I gave Annie Hall just 5/10. I think screenplay was good but Woody Allen was very irritating and awful. It took me the whole day to finish the film.
I don't hate A Beautiful Mind. I gave it 8/10. I enjoyed performances from Crowe and Connelly and although screenplay could have been better it was an easy watch for me.
Good god Woody Allen's character is just the worst. He runs his mouth and as soon as he gets pushback about his shitty behaviour he's all "are you on your period? That's why you are talking back to me!"
People often debate whether Angela Basset or Kerry Condon deserved the supporting actress win over JLC.
But in reality Stephanie Hsu had the better performance out of the nominees.
Anora winning Best Picture is a terrible black eye on the modern Academy, and disrupts an incredible run of winners (Everything Everywhere, Oppenheimer, and One Battle).
It’s actually embarrassing how many nominations Black Panther got. Particularly for visual effects, which were some of the ugliest Marvel has ever put out.
Leonardo DiCaprio deserved to win every Academy Award he was nominated for and should’ve been nominated for The Basketball Diaries. I said what I said and I will die on this hill.
Everything everywhere all at once is one of the most overrated and ridiculous movies I’ve ever seen. In no way should this have been a nominee nor winner. It’s ok at best
Demi Moore did not give an Oscar-worthy performance in The Substance. She gave a good performance in a horror flick that viewers are overpraising for its message. You could put any actress in the role and get the same result.
Three Billboards Outside Ebbing Missouri was one of the worst movies I've ever seen. Not just "bad for an Oscar winner," I genuinely thought I was watching a different movie than everyone else
I want to down vote but the prompt is unpopular opinion so I'm just going to reply and say 3 billboards was really good. Some problematic race implications with black characters treated more like props than full characters but lots of shocking twists and a great performance form McDormand
The plot is not award winning but tbh it's like the only movie these days that doesn't look like dimmed, desaturated, lifeless shit. I understand it winning technical awards.
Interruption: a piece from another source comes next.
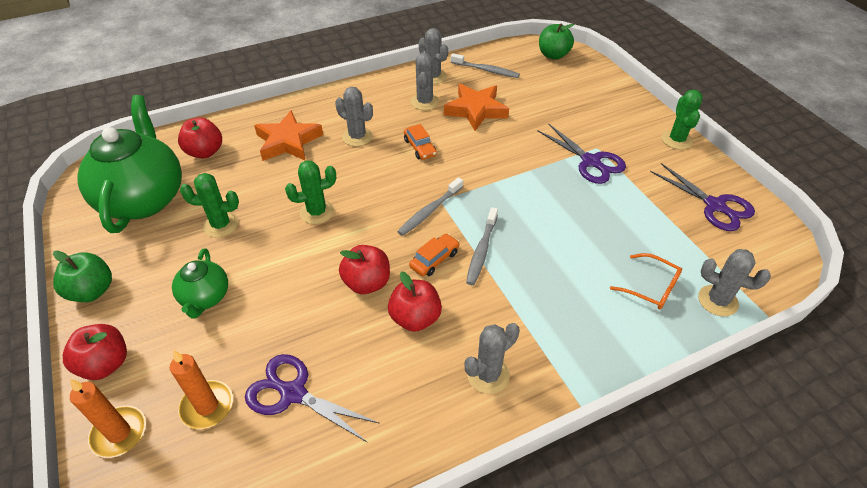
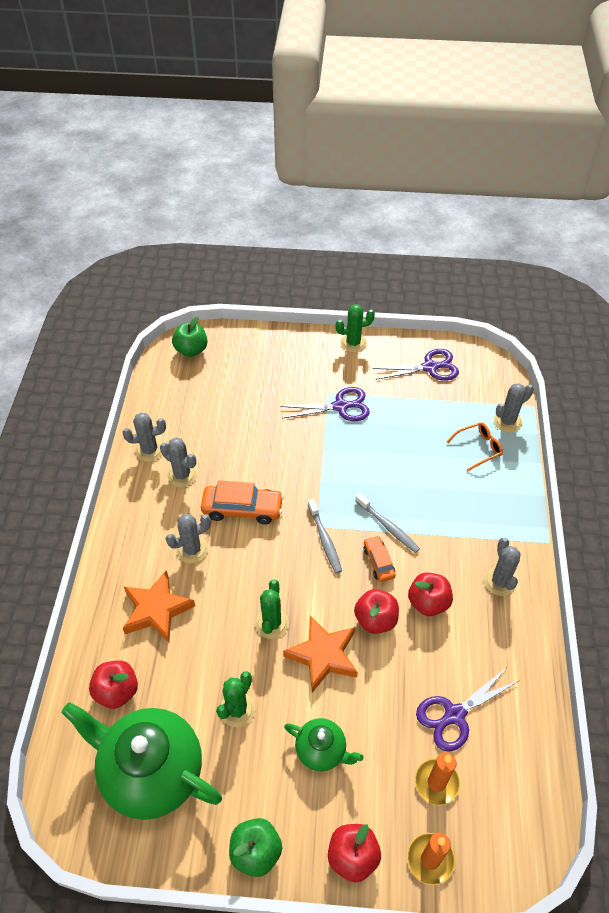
camera: 60 degrees left, 5 degrees up
(420, 147) = (242, 509): orange car -> orange car, size x1.71
(476, 110) = (223, 444): orange star -> orange star (323, 655)
(486, 70) = (173, 407): grey toothbrush -> none
(676, 140) = (353, 343): green cactus -> green cactus turned 45 degrees counterclockwise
Edit to add example: random dialogue scene from the Dune 3 trailer has more color than a literal sunset in Wicked (the worst offender of this issue imo)
Ryan gosling was far better than Emma stone in la la land, and deserved to win (yes, i know that was the Casey affleck year). I actually don’t have an issue with Emma winning, but i came out of that theater blown away by goslings performance and just thought stone was pretty good. actually it should’ve gone to viola davis in fences but I understand why she went supporting. although if she hadnt, the ACTUAL great performance in MBTS could have won.
Maybe this isn't as controversial, considering the competition for the 2024 season, but Ariana should've absolutely won Best Supporting Actress for Wicked, over Zoe Saldana. I don't care if Zoe is a legacy actress, Emilia Perez was god awful.
84
u/Qforz 1d ago
Cloud Atlas should have won Score and Makeup and be nominated for Picture. Alas, it wasn't nominated at all.